Что же там произошло? Там произошло следующее. Группа, состоявшая из Николая, Глеба, Феликса, Капитанчука, Льва Регельсона и еще кого–то — я уже не помню, — без конца заседала у Николая в саду, в домике. Обсуждали, горячились, выпивали, мечтали… Жили мифами, жили, совершенно, полностью оторвавшись от действительности. Отсюда как раз и происходили все промахи в связи с письмом. Оперировали вымышленными ситуациями, слушали западное радио, которое еще больше подогревало фантастические картины: что все православие поднимется, все перевернется, раскол, и так далее… […] Именно в то время я пытался вывести их на переговоры с Патриархией в лице Никодима, но ничего не удалось, как я уже говорил, — отчуждение было полное. Я был полностью занят работой, и приходской, и литературной. […]
Вдруг — где–то в дороге — на них сошло озарение, что скоро приближается конец света и что в этом году будут те знамения, которые описаны в Апокалипсисе: будут землетрясения и так далее. Они собрали массу людей и стали их уговаривать. Лев Регельсон ходил по домам знакомых и всем упорно говорил, что скоро будет конец света или, по крайней мере, Москва погибнет. Я–то не придал этому значения и уехал себе на озеро Селигер. А в это время наши тут сходили с ума — он подействовал на многих. Только Шпиллер успел их уберечь. На эту провокацию поддались три священника и двадцать мирян. Один священник, который туда поехал, бросил без всякого объяснения свой приход, его сняли со службы.
Все кинулись из Москвы, продавая свое имущество, и уехали на Новый Афон. Вокруг Нового Афона был создан миф, что это место святое и там нет нечестивых… Ждали грандиозных событий, которые подвигнут к крещению массы. Они взяли с собой мешочки с крестиками, чтобы крестить толпы паникующих людей — хотя чего стоит такое, со страхом, крещение.
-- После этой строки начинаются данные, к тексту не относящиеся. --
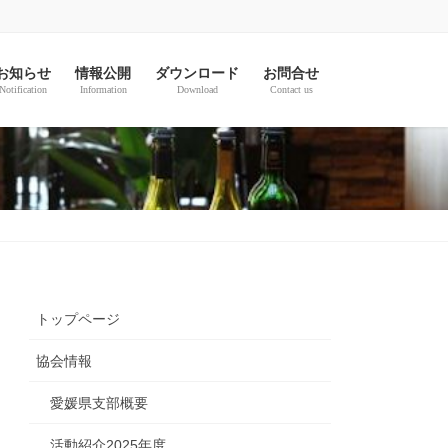
お知らせ
情報公開
ダウンロード
お問合せ
Notification
Information
Download
Contact us
トップページ
協会情報
愛媛県支部概要
活動紹介2025年度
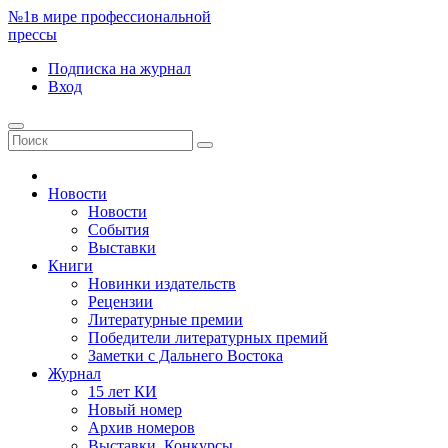
№1
в мире профессиональной
прессы
Подписка
на журнал
Вход
Новости
Новости
События
Выставки
Книги
Новинки издательств
Рецензии
Литературные премии
Победители литературных премий
Заметки с Дальнего Востока
Журнал
15 лет КИ
Новый номер
Архив номеров
Выставки. Конкурсы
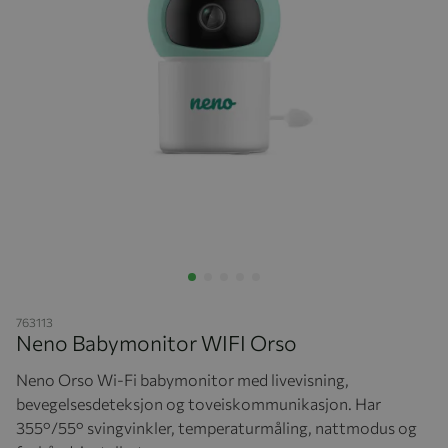
Hopp til begynnelsen av bildegalleriet
763113
Neno Babymonitor WIFI Orso
Neno Orso Wi-Fi babymonitor med livevisning,
bevegelsesdeteksjon og toveiskommunikasjon. Har
355°/55° svingvinkler, temperaturmåling, nattmodus og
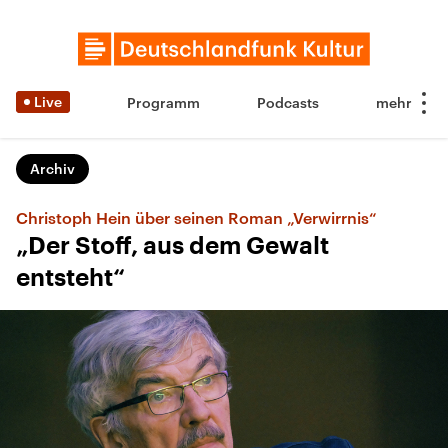
Live
Programm
Podcasts
Archiv
Christoph Hein über seinen Roman „Verwirrnis“
„Der Stoff, aus dem Gewalt
entsteht“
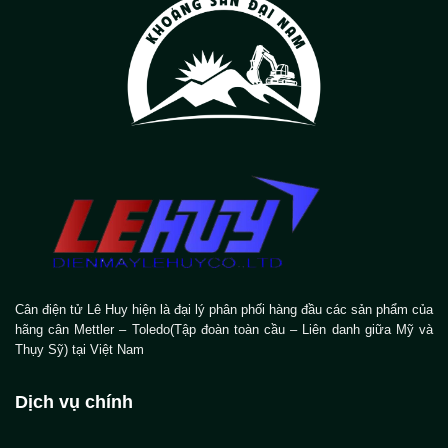
Cân điện tử Lê Huy hiện là đại lý phân phối hàng đầu các sản phẩm của
hãng cân Mettler – Toledo(Tập đoàn toàn cầu – Liên danh giữa Mỹ và
Thụy Sỹ) tại Việt Nam
Dịch vụ chính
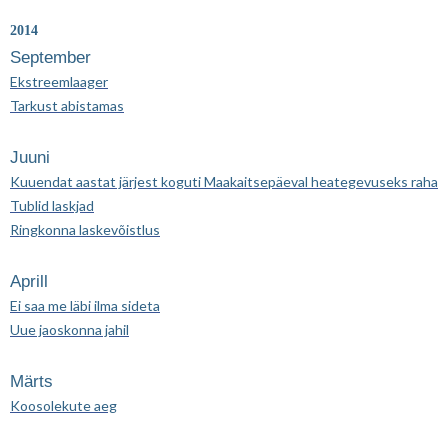
2014
September
Ekstreemlaager
Tarkust abistamas
Juuni
Kuuendat aastat järjest koguti Maakaitsepäeval heategevuseks raha
Tublid laskjad
Ringkonna laskevõistlus
Aprill
Ei saa me läbi ilma sideta
Uue jaoskonna jahil
Märts
Koosolekute aeg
Когда я вернулся в Москву, то с ужасом узнал, что тут было такое смятение в наших рядах.
Были тяжелые переживания у всех этих людей, но — ничего не состоялось. Я впоследствии Глебу говорил: «Ты не видишь, что все это было иллюзорно?» Но он так упорствовал — как–то ему хотелось в это верить. Так что он не отказался, а просто постепенно терял к этому интерес.
Потом они говорили, что не указывали точного времени, хотя мне передавали, что указывали — не только приблизительное время, но и число. (Сейчас это продолжается: некто Зайцев продолжает терроризировать людей по той же модели и многих людей побуждает креститься из страха, что приближаются грозные события, кто не будет крещен — погибнет. Причем, и кто будет крещен не в евангельском духе, а чисто механически — только отметиться, что ты был крещен, — это уже тебе что–то гарантирует.)
После этого Эшлиман сказал мне, что все его представления о Феликсе как о Божьем человеке никуда не годятся.
Николай полностью от этого отошел. Но катастрофа была для него слишком великой, он просто не мог этого пережить. Я пытался его как–то поддержать, но с ним начались какие–то удивительные трансформации. Он душевно настолько изменился, что стал совершенно другим человеком. Я никогда в жизни не встречался с подобного рода метаморфозой личности. Весь слой его духовности — очень значительный, насыщенный мистицизмом — смыло начисто, и обнаружился изначальный слой, весьма поверхностный, и мы с ним, будучи перед этим довольно близкими, по–настоящему близкими друзьями — оказались людьми совершенно чужими, которые не только не понимали друг друга, но которым не о чем было говорить друг с другом.